Note that the FillDropDown() method relies on a business object being instantiated. Our basic class never instantiates that business object. We take care of that in subclasses (which is why we have the ConfigureObject() method in the first place).

The FillDropDown() method simply retrieves a DataSet from the business object and binds it to the dropdown list. We also have to tell the object which fields to display (drop-down lists can display only one column and use a second field for the internal value). Drop-down lists come with all of the required functionality built in, so all we have to do is set a few properties in subclasses (inheritance works over multiple levels of subclasses, of course).

All that's left to do now is create subclasses, set a few properties, and we are all set. Listing 7 shows a C# version of a specialized drop-down list that displays Regions. We override the ConfigureObject() method to instantiate the Region business object. We also specify that we want to display the "RegionDescription" field and use the "RegionID" field as the internal value (primary key). Also, since DataSets can contain multiple tables, we have to specify the table we want to use ("Region"), even though there is only one table.

Listing 8 shows the Territories drop-down list, this time written in Visual Basic.NET.

At this point, we are basically done. However, in order to make this class as easy to use as possible, we want to make sure we can add it to the Visual Studio.NET toolbox. This is ensured by the ToolboxData attribute, which specifies the tag that's to be added to the ASP.NET page when the class (control) is dropped.

To add the list to your toolbox, simply right-click on the toolbox, and select "Customize Toolbox." This launches the dialog shown in Figure 2, which you can use to browse to your file containing the drop-down list class. Once the class has been added to your toolbox, it can be used like any other ASP.NET control (Figure 3). Figure 4 shows the drop down lists in action.

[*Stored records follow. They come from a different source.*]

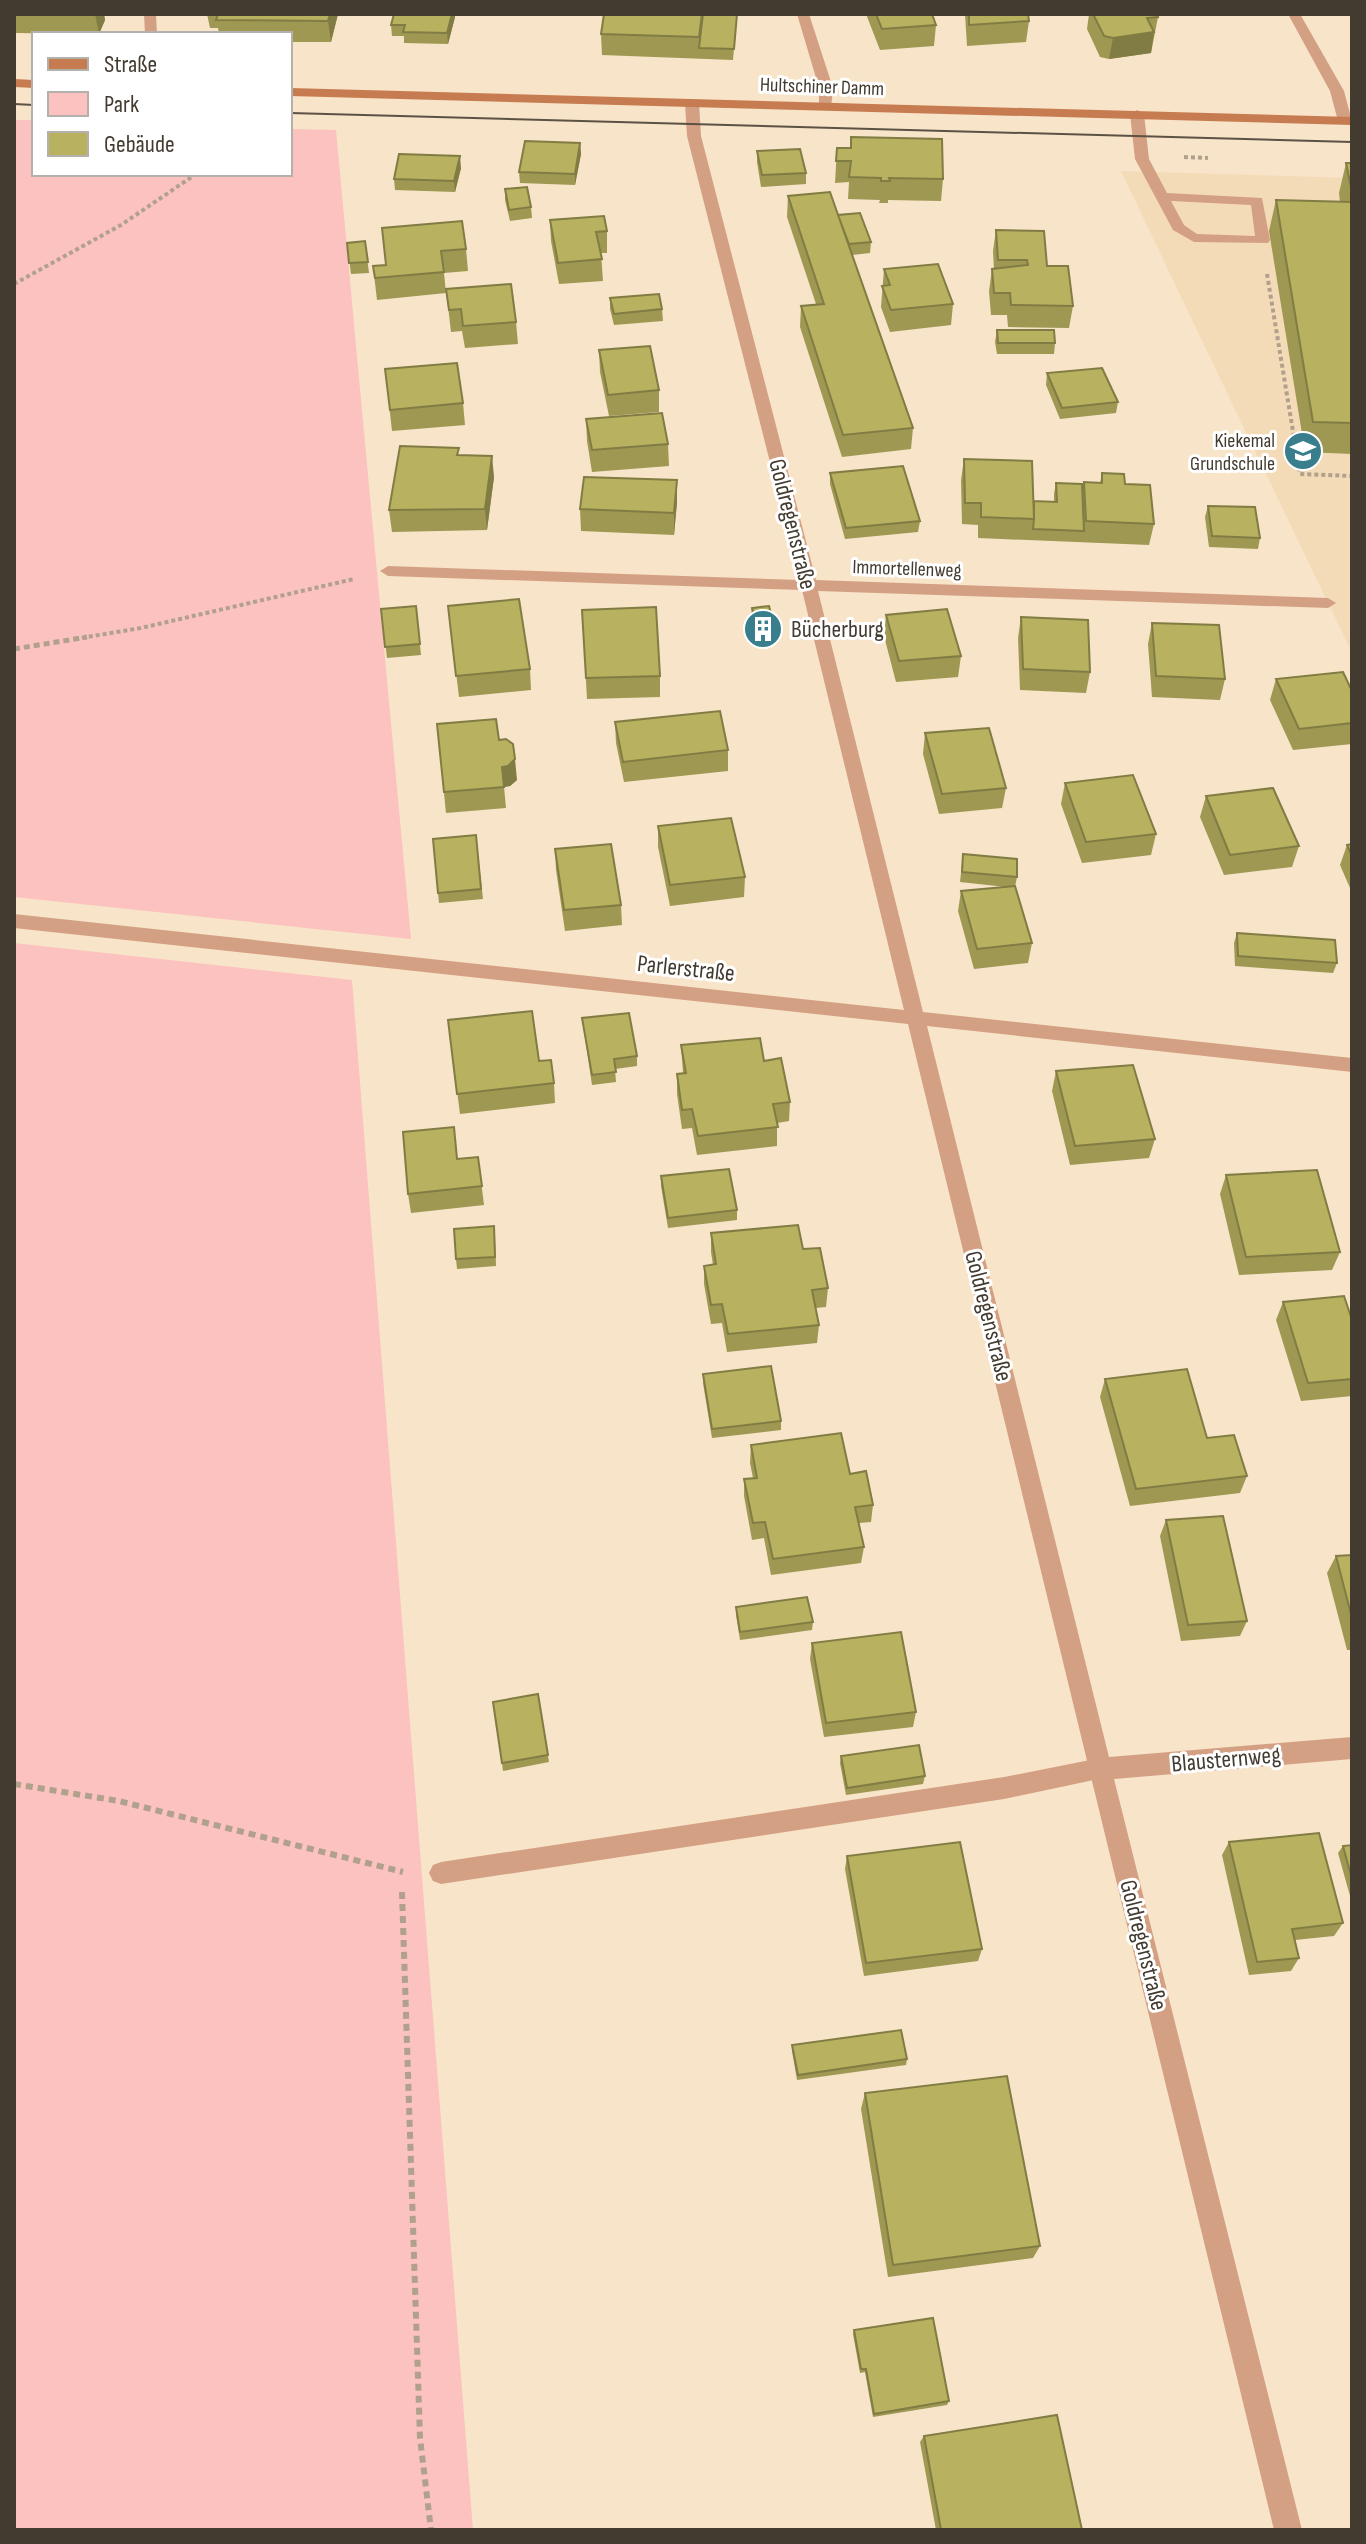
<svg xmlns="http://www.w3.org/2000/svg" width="1366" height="2544" font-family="'Sofia Sans Condensed',sans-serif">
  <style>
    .built { fill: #f4dbb8 }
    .green { fill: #fbc2bf }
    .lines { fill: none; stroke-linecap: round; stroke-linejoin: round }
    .path-far2 { stroke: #b1a18c; stroke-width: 4; stroke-dasharray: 4 3; stroke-linecap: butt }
    .path-far1 { stroke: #b1a18c; stroke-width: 5; stroke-dasharray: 6 4; stroke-linecap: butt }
    .path { stroke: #b1a18c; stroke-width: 6; stroke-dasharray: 7 5; stroke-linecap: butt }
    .service { fill: #d4a084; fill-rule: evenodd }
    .minor { fill: #d4a084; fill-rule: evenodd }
    .secondary { fill: #c67b50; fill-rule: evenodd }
    .tram { stroke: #5b5144; stroke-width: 2 }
    .wall { fill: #9e9853 }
    .shaded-wall { fill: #817c43 }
    .building { fill: #b8b160; stroke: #817c43; stroke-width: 2 }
    .labels { text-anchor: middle; stroke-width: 6; stroke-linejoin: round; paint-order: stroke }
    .far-street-label { font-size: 20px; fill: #433b30; stroke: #fff }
    .far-poi-label { font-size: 20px; fill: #433b30; stroke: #fff; text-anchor: end }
    .street-label { font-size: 24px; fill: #433b30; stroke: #fff }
    .poi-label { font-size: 24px; fill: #433b30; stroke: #fff; text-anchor: start }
  </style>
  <rect width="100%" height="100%" fill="#f8e4c8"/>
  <path class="built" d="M1121,171L1352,178V653L1193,322Z"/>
  <path class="green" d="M14,120H34V174H290V129L336,130L411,939L14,897Z
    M14,943L352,980L473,2530H14Z"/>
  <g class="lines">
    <path class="path-far2" d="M1184,157L1208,158
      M1267,274L1300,474L1352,476
      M14,284L121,225L196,174
      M75,639L141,628L354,579"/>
    <path class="path-far1" d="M14,649L87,637"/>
    <path class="path" d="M14,1784L119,1801L403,1872
      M402,1892L420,2438L431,2530"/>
    <path class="service" d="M1137,110L1144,114L1149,159L1167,193L1262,198L1270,240L1268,243L1194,242L1173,230L1135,159L1130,114ZM1171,201L1251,205L1255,236L1197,234L1184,225Z
      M1100,1758L1108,1761L1111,1769L1108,1777L1004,1799L441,1884L433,1881L429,1873L433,1865L441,1862L1004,1777Z"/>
    <path class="minor" d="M144,14H156L157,34H145Z
      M797,14H809L833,88L831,109L819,106V88Z
      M1288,14H1300L1344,91L1352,121L1350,124L1338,121L1330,91Z
      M692,99L699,103L701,136L816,580L1328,598L1336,603L1328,608L818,591L923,1012L1352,1058V1072L927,1026L1109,1757L1352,1737V1759L1114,1779L1302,2530H1274L908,1024L14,928V914L904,1010L802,590L388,576L380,571L388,566L800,580L687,136L685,103Z"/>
    <path class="secondary" d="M14,79L34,80V88L14,87Z
      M290,88L1352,117V125L290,96Z"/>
    <path class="tram" d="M14,104L34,105
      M290,113L1352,142"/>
  </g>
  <path class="wall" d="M14,14H104L105,20L99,34L14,33Z
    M207,14H338L331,42H290V34H219L218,28H210Z
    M737,14L733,60L602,55L601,34Z
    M866,14H932L936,25L934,46L880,50Z
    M965,14H1028L1029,21L1026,42L967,46Z
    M1089,14H1157L1158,17L1151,53L1109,59L1100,57L1087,29Z
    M455,17L448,44L404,43V36H392L391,25Z
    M580,143L581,154L575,185L520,183L519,172Z
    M837,148L943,179L941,201L888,200V203H879L880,200L848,199L849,182L835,183Z
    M757,151L806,173V184L761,187L757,162Z
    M1346,163H1352V454L1305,452L1269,231L1276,200L1340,202L1339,193Z
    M461,168L455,192L395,190L394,179Z
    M505,189L531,207L532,218L510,221L505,200Z
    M788,196L838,215L871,242L870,253L852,255L913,428L911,449L842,457L800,327L801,306L816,304L787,217Z
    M550,220L607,231V253H601L603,281L559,284L551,241Z
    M382,228L466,249L468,271L444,273L446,293L377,300L373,266L386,265Z
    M996,230L1047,266L1073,306L1069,328L1008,327L1007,315H991L989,291L992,269H994L993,251Z
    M365,241L369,273L351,274L347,243Z
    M884,269L953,304L951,325L890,332L881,307Z
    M446,289L516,322L518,344L465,348L462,331L451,332Z
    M610,298L662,309L663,321L614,325L610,309Z
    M997,330L1055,343L1054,354H997L995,342Z
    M599,350L659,390V412L609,416L600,372Z
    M385,369L463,403L465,425L392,431Z
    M1047,373L1118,402L1116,413L1060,419L1046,385Z
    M586,419L668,444L669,466L592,472L587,441Z
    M459,455L494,477L487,530L392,532L389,510Z
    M964,459L1034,501L1054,502V494L1056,483L1082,492L1084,482L1100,483L1102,473L1125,484L1154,524L1149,545L978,538V525L962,524L961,480Z
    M830,473L920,521L918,532L845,539L830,484Z
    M677,480V502L674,535L581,531L580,509Z
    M1208,506L1260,538L1258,549L1209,547L1205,517Z
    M416,606L421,655L387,658L381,609Z
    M448,606L530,669L531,690L459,697Z
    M752,608L775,628L774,639L757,640L751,619Z
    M582,610L660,676V697L587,699Z
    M886,615L961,656L958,677L896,682L884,636Z
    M1021,617L1090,672L1086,693L1020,690L1018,638Z
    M1152,623L1225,679L1220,700L1152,697L1148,644Z
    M1276,679L1352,691V744L1293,750L1270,700Z
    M615,722L728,750V771L624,782L616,743Z
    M437,724L499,740L517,780L510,786L504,787L506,808L446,813Z
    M925,733L1006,788L1002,808L939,814L923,754Z
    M1065,783L1156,834L1151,855L1082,863L1061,804Z
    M1206,796L1299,846L1292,867L1224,875L1200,817Z
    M658,826L745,877L744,897L670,906L658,847Z
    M476,835L483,899L439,903L438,893Z
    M1352,842V887L1350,888L1340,865L1347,845L1352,844Z
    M555,849L621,905L622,925L565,931L556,870Z
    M963,854L1017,877L1015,887L1032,943L1028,963L974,969L958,911L961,891L1006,887L960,882Z
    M1237,933L1337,963L1333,973L1235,966L1234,943Z
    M582,1018L637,1056V1066L615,1069L616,1082L592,1085Z
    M448,1020L539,1061L554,1083L555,1103L460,1114Z
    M681,1045L764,1061L790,1102L789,1121L777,1123V1146L697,1155L692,1128L682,1129L677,1094V1074L683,1073Z
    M1056,1071L1155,1139L1149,1158L1070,1165L1052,1091Z
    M478,1157L484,1205L411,1213L408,1194L457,1159Z
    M1226,1175L1340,1252L1332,1270L1239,1275L1220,1194Z
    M661,1176L737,1210V1220L668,1228L661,1186Z
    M711,1233L803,1249L828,1288L826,1307L815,1308L819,1325L817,1343L727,1352L722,1323L711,1324L704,1284V1266L713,1265L711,1252Z
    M495,1236L496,1266L457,1269L456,1259Z
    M1283,1302L1352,1320V1396L1301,1401L1276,1320Z
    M703,1374L781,1421V1430L712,1438L703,1383Z
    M1105,1379L1207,1438L1247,1476L1240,1493L1130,1506L1100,1397Z
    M751,1445L850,1474L873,1505L871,1522L859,1523L864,1547L861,1563L771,1575L764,1538L752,1540L744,1496V1479L753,1478L750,1463Z
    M1166,1520L1247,1621L1240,1636L1181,1641L1160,1536Z
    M1352,1555V1650H1347L1327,1573L1336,1556Z
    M736,1607L813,1622L812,1630L740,1640L736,1615Z
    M812,1643L916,1712L913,1727L824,1737L810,1659Z
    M538,1694L549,1762L503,1771L502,1763Z
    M841,1756L925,1776L923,1784L846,1795L840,1763Z
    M1229,1842L1343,1923L1334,1936L1295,1940L1299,1958L1291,1971L1249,1975L1222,1855Z
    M1352,1845V1903L1338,1853L1343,1846Z
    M847,1856L982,1949L978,1961L864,1976L845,1869Z
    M792,2045L907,2059L906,2065L797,2080L792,2051Z
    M865,2093L1040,2246L1033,2258L888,2277L861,2109Z
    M854,2330L949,2401L947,2405L873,2417L865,2372L860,2373L853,2334Z
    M924,2436L1082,2530H936L920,2442Z"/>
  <path class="shaded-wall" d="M95,14H104L105,20L99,34Z
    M330,14H338L331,42L328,21Z
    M452,14H455V17L448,44L447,33Z
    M1154,32L1151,53L1109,59L1113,38Z
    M580,143L581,154L575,185V174Z
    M460,156L461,168L455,192L454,181Z
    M492,456L494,477L487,530L485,509Z
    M677,480V502L674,535V513Z
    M515,759L517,780L510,786L504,787L502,767Z"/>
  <path class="building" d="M218,14H330L328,21L216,20Z
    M394,14H452L447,33L403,32L405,25H391Z
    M604,14H702L699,37L601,34Z
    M703,14H737L734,49L699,48Z
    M876,14H932L936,25L882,29Z
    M969,14H1028L1029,21L969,25Z
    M1093,14H1157L1158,17L1147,18L1154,32L1113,38L1104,36Z
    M851,137L942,139L943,179L889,178L890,181H881V178L849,177L851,161H836L837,148H851Z
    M525,141L580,143L575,174L519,172Z
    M800,149L806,173L762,175L757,151Z
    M399,154L460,156L454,181L394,179Z
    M1346,163H1352V192Z
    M527,187L531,207L509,210L505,189Z
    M830,192L913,428L843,435L801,306L824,304L788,196Z
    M1276,200L1352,202V423L1313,422Z
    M860,213L871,242L849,244L838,215Z
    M604,216L607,231L596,232L602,259L558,263L550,220Z
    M462,221L466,249L441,251L444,272L375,278L373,266L386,265L382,228Z
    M996,230L1044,231L1047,266H1068L1073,306L1011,305L1010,293H994L992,269L1028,265L1027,260H998Z
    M365,241L368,262L349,263L347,243Z
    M938,264L953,304L891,310L882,286L890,285L884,269Z
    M511,284L516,322L463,326L461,309L449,310L446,289Z
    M659,294L662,309L614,314L610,298Z
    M997,330H1054L1055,343H998Z
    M650,346L659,390L608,395L599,350Z
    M457,363L463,403L390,410L385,369Z
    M1102,368L1118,402L1062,408L1047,373Z
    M662,413L668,444L592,450L586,419Z
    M400,446L459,448L457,455L492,456L485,509L389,510Z
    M964,459L1032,461L1034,519L981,517V503H965Z
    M903,466L920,521L846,528L830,473Z
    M1102,473L1124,474L1125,484L1150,485L1154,524L1086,521L1084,482L1102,483Z
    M584,477L677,480L674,513L580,509Z
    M1056,483L1082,484L1084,531L1033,529L1034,519V501L1057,502Z
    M1208,506L1255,507L1260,538L1212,536Z
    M519,599L530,669L456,676L448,606Z
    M416,606L420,644L385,647L381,609Z
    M769,606L775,628L757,629L752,608Z
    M656,607L660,676L586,678L582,610Z
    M947,609L961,656L899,661L886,615Z
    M1021,617L1088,620L1090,672L1023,669Z
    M1152,623L1219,625L1225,679L1156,676Z
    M1343,672L1352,691V723L1299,729L1276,679Z
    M720,711L728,750L623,762L615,722Z
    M496,719L499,740L506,739L513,744L515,759L508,766L502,767L504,787L444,792L437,724Z
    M989,728L1006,788L942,794L925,733Z
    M1133,775L1156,834L1086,842L1065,783Z
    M1273,788L1299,846L1230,855L1206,796Z
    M731,818L745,877L670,885L658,826Z
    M476,835L481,889L438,893L433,839Z
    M611,844L621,905L564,910L555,849Z
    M1352,844V856L1347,845Z
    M963,854L1017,859V877L962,872Z
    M1015,886L1032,943L977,949L961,891Z
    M1237,933L1335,940L1337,963L1238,956Z
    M532,1011L539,1061L551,1060L554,1083L457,1094L448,1020Z
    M629,1013L637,1056L614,1059L616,1072L592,1075L582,1018Z
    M760,1038L764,1061L781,1058L790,1102L773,1104L778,1127L698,1136L692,1109L682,1110L677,1074L686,1073L681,1045Z
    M1133,1065L1155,1139L1075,1146L1056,1071Z
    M454,1127L457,1159L478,1157L482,1186L408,1194L403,1132Z
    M729,1169L737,1210L668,1218L661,1176Z
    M1317,1170L1340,1252L1246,1257L1226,1175Z
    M798,1225L803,1249L820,1248L828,1288L812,1290L819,1325L728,1334L722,1304L711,1305L704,1266L716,1264L711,1233Z
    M494,1226L495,1257L456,1259L454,1229Z
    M1344,1296L1352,1320V1379L1308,1383L1283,1302Z
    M771,1366L781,1421L712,1429L703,1374Z
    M1187,1369L1207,1438L1234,1435L1247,1476L1136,1489L1105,1379Z
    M841,1433L850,1474L866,1471L873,1505L855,1507L864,1547L773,1559L765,1522L753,1523L744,1479L757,1478L751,1445Z
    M1223,1516L1247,1621L1188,1625L1166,1520Z
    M1352,1555V1618L1336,1556Z
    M807,1597L813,1622L740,1632L736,1607Z
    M901,1632L916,1712L826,1723L812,1643Z
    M538,1694L548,1755L502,1763L493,1702Z
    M919,1745L925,1776L847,1788L841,1756Z
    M1319,1833L1343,1923L1292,1929L1299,1958L1257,1962L1229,1842Z
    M960,1842L982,1949L866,1963L847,1856Z
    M1352,1845V1879L1343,1846Z
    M901,2030L907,2059L798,2075L792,2045Z
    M1007,2076L1040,2246L893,2265L865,2093Z
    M933,2318L949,2401L874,2414L866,2369H861L854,2330Z
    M1057,2415L1082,2530H941L924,2436Z"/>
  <defs>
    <g id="school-disc" transform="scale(2)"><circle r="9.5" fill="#397e8c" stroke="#fff"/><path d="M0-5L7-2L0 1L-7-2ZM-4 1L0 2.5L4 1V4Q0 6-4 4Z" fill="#fff"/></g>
    <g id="building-disc" transform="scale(2)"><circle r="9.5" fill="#397e8c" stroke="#fff"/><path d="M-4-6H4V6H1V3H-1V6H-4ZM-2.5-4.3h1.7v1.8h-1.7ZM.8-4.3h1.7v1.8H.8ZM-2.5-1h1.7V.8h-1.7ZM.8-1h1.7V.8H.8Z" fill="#fff"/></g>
  </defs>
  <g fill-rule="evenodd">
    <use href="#school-disc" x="1303" y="451"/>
    <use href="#building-disc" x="763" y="629"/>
  </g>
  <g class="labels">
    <g class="far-street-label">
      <text transform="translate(822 86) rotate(2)" y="7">Hultschiner Damm</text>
      <text transform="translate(907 568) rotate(2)" y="7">Immortellenweg</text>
    </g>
    <g class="far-poi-label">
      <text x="1275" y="447">Kiekemal<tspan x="1275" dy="23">Grundschule</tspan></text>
    </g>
    <g class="street-label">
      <text transform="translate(793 524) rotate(76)" y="8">Goldregenstraße</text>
      <text transform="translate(686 968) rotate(6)" y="8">Parlerstraße</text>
      <text transform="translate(989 1316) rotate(76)" y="8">Goldregenstraße</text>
      <text transform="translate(1226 1759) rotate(-5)" y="8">Blausternweg</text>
      <text transform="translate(1144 1945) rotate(76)" y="8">Goldregenstraße</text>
    </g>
    <g class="poi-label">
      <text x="791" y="637">Bücherburg</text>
    </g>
  </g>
  <rect width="1366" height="2544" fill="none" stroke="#433b30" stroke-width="32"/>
  <rect x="32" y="32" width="260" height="144" fill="#ffffff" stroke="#b4b1ac" stroke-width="2"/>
  <rect x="48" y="58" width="40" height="12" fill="#c67b50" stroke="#b4b1ac" stroke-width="2"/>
  <text x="104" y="72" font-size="24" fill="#433b30">Straße</text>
  <rect x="48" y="92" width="40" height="24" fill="#fbc2bf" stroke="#b4b1ac" stroke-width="2"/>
  <text x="104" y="112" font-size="24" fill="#433b30">Park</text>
  <rect x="48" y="132" width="40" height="24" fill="#b8b160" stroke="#b4b1ac" stroke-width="2"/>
  <text x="104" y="152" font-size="24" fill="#433b30">Gebäude</text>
</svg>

Creating Windows Forms Interface Components

Figure 2: We can customize our toolbox to show the new drop down list just created.
Figure 3: The toolbox shows our customized drop down lists.
Figure 4: The drop down lists in action.

Just as we created drop-down lists for Web Forms (ASP.NET), we can also create similar components for Windows Forms environments. Listing 9 shows the C# version of such as class.

Note that the code is almost identical to the ASP.NET code, with the exception of some inconsistencies in property names and the fact that in Windows Forms the term "combo box" is used instead of "drop down list." The only real difference is that the Windows control doesn't allow us to specify a table name so that the control can automatically pick the correct table out of the DataSet. For this reason, we can simply add similar functionality ourselves.

Just like in the ASP.NET version, we need to subclass the abstract combo box class to create a functional control. Here's some code (C#) that does so:

public class RegionComboBox : aDataComboBox
  protected override void ConfigureObject()
    this.oBiz = new Regions();
    this.ValueMember = "RegionID";
    this.DisplayMember = "RegionDescription";
    this.DataMember = "Region";

Figure 5 shows the new combo boxes in action.

Figure 5: Our Windows Forms ComboBox in action.


Inheritance is a very powerful technique that you don't want to miss in your everyday development efforts. There is a learning curve attached to inheritance, but the productivity curve is much steeper than the learning curve and it is therefore worthwhile to familiarize yourself with inheritance beyond the basic principles. In the next issue of Component Developer Magazine, we will take a close look at how we can design our classes for inheritance to maximize code reuse.